Trivia: break and span appear as functions in the Scheme SRFI 1, by Olin Shrivers [1998]. I think these correspond to the take-while and drop-while in Clojure and imitations thereof like the Emacs Lisp dash library.

http://srfi.schemers.org/srfi-1/srfi-1.html#span

Sure, within the context of this generation of string-handling functions, the particular example of strpbrk makes sense.

But there's a reason that this sort of name has been left behind in modern APIs.

Yes; that reason being that we don't have the same strict limits on number of characters in an external name, and we simply have too many API's to remember to be able to give six character mnemonics to them.

Short names are not left behind in core languages. For instance, a function that gives the length of a list, string or other sequence is often called length or len, and not length_of_sequence or whatever.

Arc, in which HN is programmed, has reduced "lambda" to "fn". "fn" is the same sort of shortening as using "pbrk" for "pointer to break".

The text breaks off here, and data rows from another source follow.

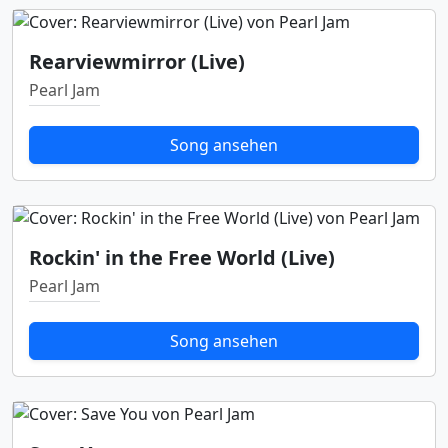
Rearviewmirror (Live)
Pearl Jam
Song ansehen
Rockin' in the Free World (Live)
Pearl Jam
Song ansehen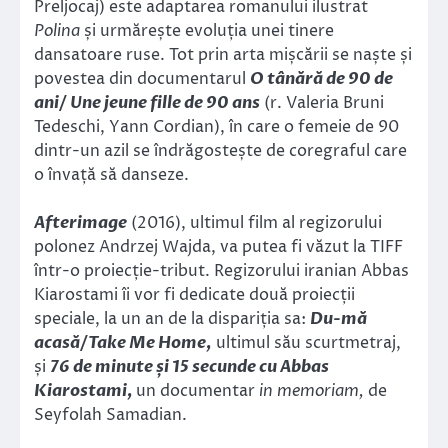
Preljocaj) este adaptarea romanului ilustrat
Polina
și urmărește evoluția unei tinere
dansatoare ruse. Tot prin arta mișcării se naște și
povestea din documentarul
O tânără de 90 de
ani/ Une jeune fille de 90 ans
(r. Valeria Bruni
Tedeschi, Yann Cordian), în care o femeie de 90
dintr-un azil se îndrăgostește de coregraful care
o învață să danseze.
Afterimage
(2016), ultimul film al regizorului
polonez Andrzej Wajda, va putea fi văzut la TIFF
într-o proiecție-tribut. Regizorului iranian Abbas
Kiarostami îi vor fi dedicate două proiecții
speciale, la un an de la dispariția sa:
Du-mă
acasă/Take Me Home,
ultimul său scurtmetraj,
și
76 de minute și 15 secunde cu Abbas
Kiarostami,
un documentar
in memoriam,
de
Seyfolah Samadian.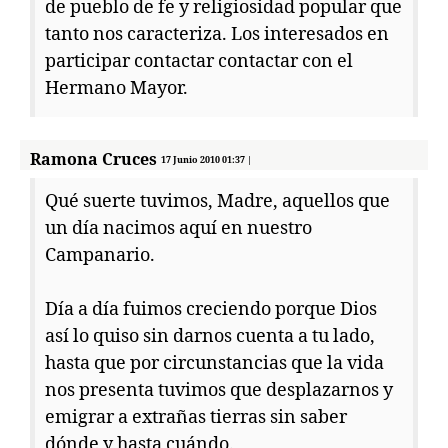
de pueblo de fe y religiosidad popular que
tanto nos caracteriza. Los interesados en
participar contactar contactar con el
Hermano Mayor.
Ramona Cruces
17 Junio 2010 01:37 |
Qué suerte tuvimos, Madre, aquellos que
un día nacimos aquí en nuestro
Campanario.
Día a día fuimos creciendo porque Dios
así lo quiso sin darnos cuenta a tu lado,
hasta que por circunstancias que la vida
nos presenta tuvimos que desplazarnos y
emigrar a extrañas tierras sin saber
dónde y hasta cuándo.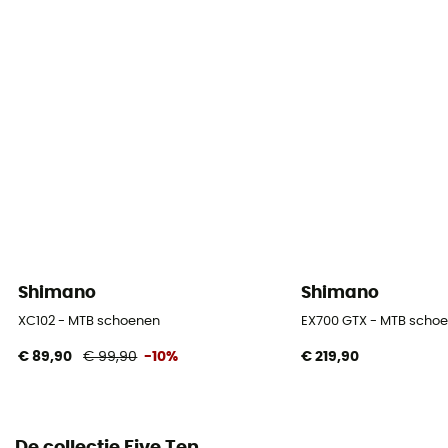
Label
Gerecycleerd
Sluitsysteem
Veters
Seizoen
Autumn/Winter
SPD Compatible
Ja
Shimano
Shimano
XC102 - MTB schoenen
EX700 GTX - MTB scho
€ 89,90
€ 99,90
-10%
€ 219,90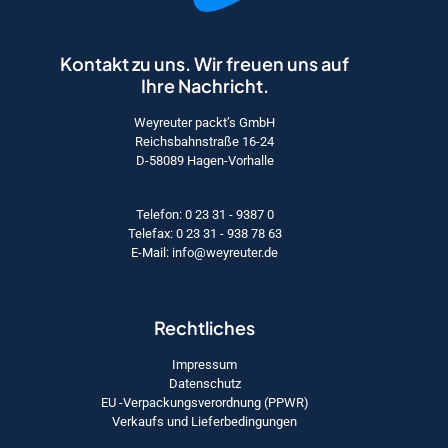
Kontakt zu uns. Wir freuen uns auf
Ihre Nachricht.
Weyreuter packt’s GmbH
Reichsbahnstraße 16-24
D-58089 Hagen-Vorhalle
Telefon: 0 23 31 - 9387 0
Telefax: 0 23 31 - 938 78 63
E-Mail: info@weyreuter.de
Rechtliches
Impressum
Datenschutz
EU -Verpackungsverordnung (PPWR)
Verkaufs und Lieferbedingungen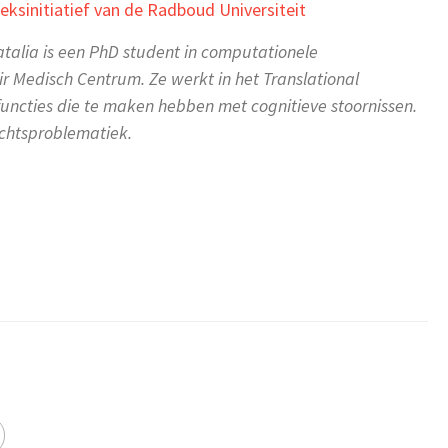
ksinitiatief van de Radboud Universiteit
atalia is een PhD student in computationele
 Medisch Centrum. Ze werkt in het Translational
uncties die te maken hebben met cognitieve stoornissen.
chtsproblematiek.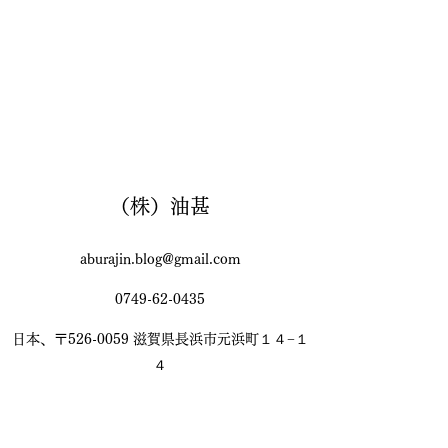
（株）油甚
aburajin.blog@gmail.com
0749-62-0435
日本、〒526-0059 滋賀県長浜市元浜町１４−１
４
©2020 by 油甚。Wix.com で作成されました。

Ruby has shortened "print" to "p".

For the basic core of a language, shortening names is good. When you're reading code, the short names by their very brevity tell you "I'm a thing in the core language, and not some external API to some add-on lib", which also has connotations of "I might be useful in many contexts; it may be worth it to learn about me and remember me".

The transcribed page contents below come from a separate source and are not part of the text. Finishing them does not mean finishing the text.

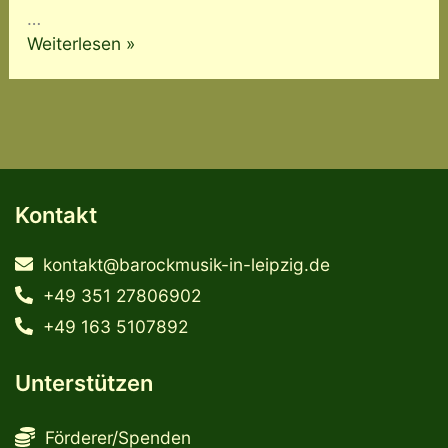
…
26.
Weiterlesen »
September
2026
Kontakt
kontakt@barockmusik-in-leipzig.de
+49 351 27806902
+49 163 5107892
Unterstützen
Förderer/Spenden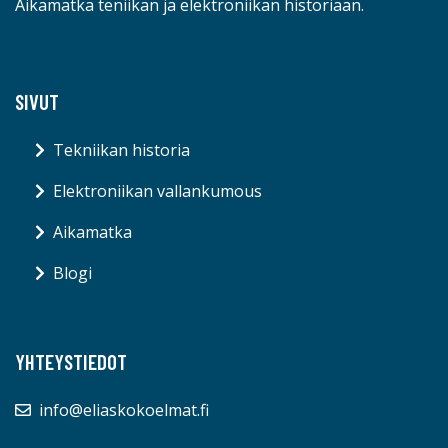
Aikamatka teniikan ja elektroniikan historiaan.
SIVUT
Tekniikan historia
Elektroniikan vallankumous
Aikamatka
Blogi
YHTEYSTIEDOT
info@eliaskokoelmat.fi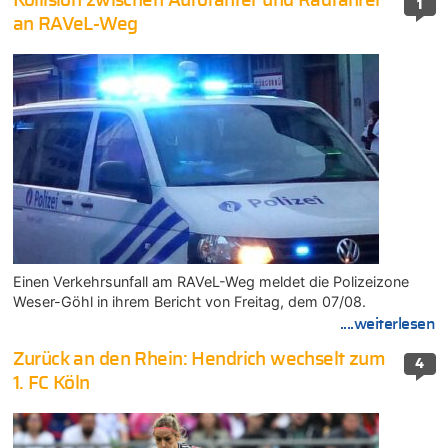
Kollision zwischen Autofahrer und Radfahrer
1
an RAVeL-Weg
Einen Verkehrsunfall am RAVeL-Weg meldet die Polizeizone
Weser-Göhl in ihrem Bericht von Freitag, dem 07/08.
....weiterlesen
Zurück an den Rhein: Hendrich wechselt zum
4
1. FC Köln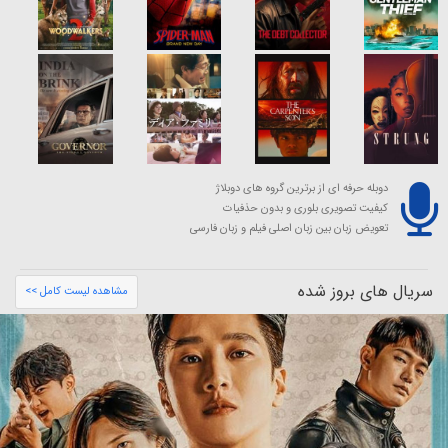
دوبله حرفه ای از برترین گروه های دوبلاژ
کیفیت تصویری بلوری و بدون حذفیات
تعویض زبان بین زبان اصلی فیلم و زبان فارسی
سریال های بروز شده
مشاهده لیست کامل >>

> For the basic core of a language, shortening names is good.

You do have to admit the slight irony of the shortened string-handling function names in C, given this fact.

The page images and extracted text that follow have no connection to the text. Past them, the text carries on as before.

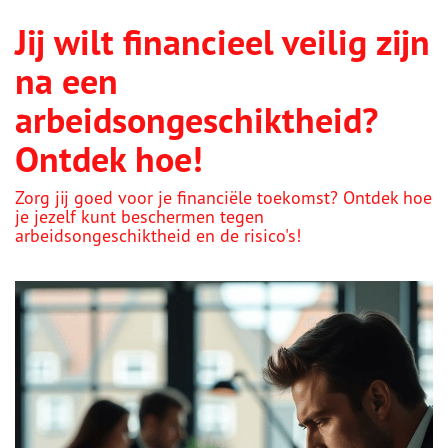
Jij wilt financieel veilig zijn
na een
arbeidsongeschiktheid?
Ontdek hoe!
Zorg jij goed voor je financiële toekomst? Ontdek hoe
je jezelf kunt beschermen tegen
arbeidsongeschiktheid en de risico's!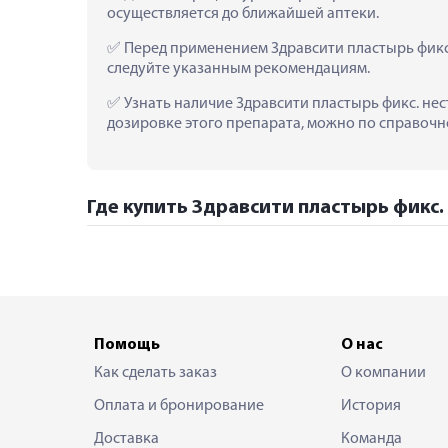
осуществляется до ближайшей аптеки.
 Перед применением Здравсити пластырь фикс. 
следуйте указанным рекомендациям.
 Узнать наличие Здравсити пластырь фикс. нест
дозировке этого препарата, можно по справочно
Где купить Здравсити пластырь фикс. н
Помощь
О нас
Как сделать заказ
О компании
Оплата и бронирование
История
Доставка
Команда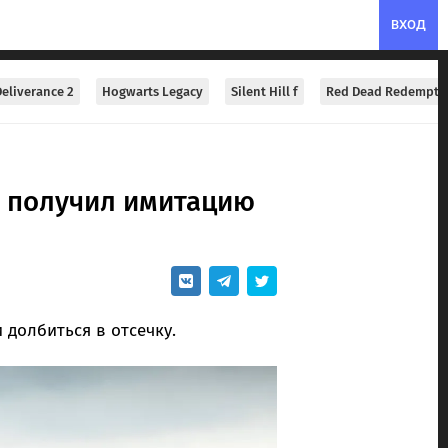
ВХОД
eliverance 2
Hogwarts Legacy
Silent Hill f
Red Dead Redempti
n получил имитацию
долбиться в отсечку.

You mean, the irony that the names are short, but mountains of code are dedicated to getting string handling in C, and still getting some of it wrong?
strpbrk() is a bit too short for my taste, but I'll choose that over FindFirstOccurrenceOfAnyCharIn(). There's "long and descriptive", and there's "too long".

Think about it: there's a reason why human languages are filled with pronouns, because if you use the full name for everything, communication will soon become tedious and it will become actually harder to understand.

Any desire for a long and descriptive name should be tempered with a matching desire for conciseness. Otherwise you end up with names like MaybeUpdateDisplayParameterListForValidation. Throw twenty of these names onto a screen, and I have no idea what the hell is going on: I can't even figure out which names are the same at a glance.

Human languages also solve it by taking into account context - and so do PLs. For example, if your language can overload functions based on argument types, then "Char" is already redundant.
The problem with these examples of verbose functions is not that they're verbose, it's either that they encompass too much functionality or poorly describe what they do.
Descriptive function names - yes, of course. With one function call per line.

But long variable names?!? There is no place for such an abomination under this sun.

Including class variables? Their context is far larger than the immediate code you're looking at, longer/descriptive names seem basically required there, as they have essentially similar scope to functions. (Same logic applies to making them longer) You'll note... that was my original example.
> Including class variables?

You mean field names? A paradigm where you have such a thing is _awful_. Seriously. And this is exactly one of the reasons why it is awful and why it leads to an unreadable and unmaintainable code.

Are we anti-OOP then?

And no, I don't believe you. Making your variable names more descriptive does not make your code less readable. Even when it's not strictly necessary, it's not harmful to comprehension UNLESS you refuse to move from a completely outdated line width.

Some people argue that it takes longer to type and edit. But as we all know, we spend far more time reading than writing code, and modern editors (like vim!) have solved this non-problem anyways.

It takes longer to read, and this is what is important.

And, yes, OOP is a filth.

I don't think either of these are true, but now I understand where you're coming from.
Long variable names are great. When used in conjunction with redundant variables for intermediate computation results (effectively naming those results), they can make a terse but complex expression much easier to read and understand, to the point where something that required a comment no longer does so.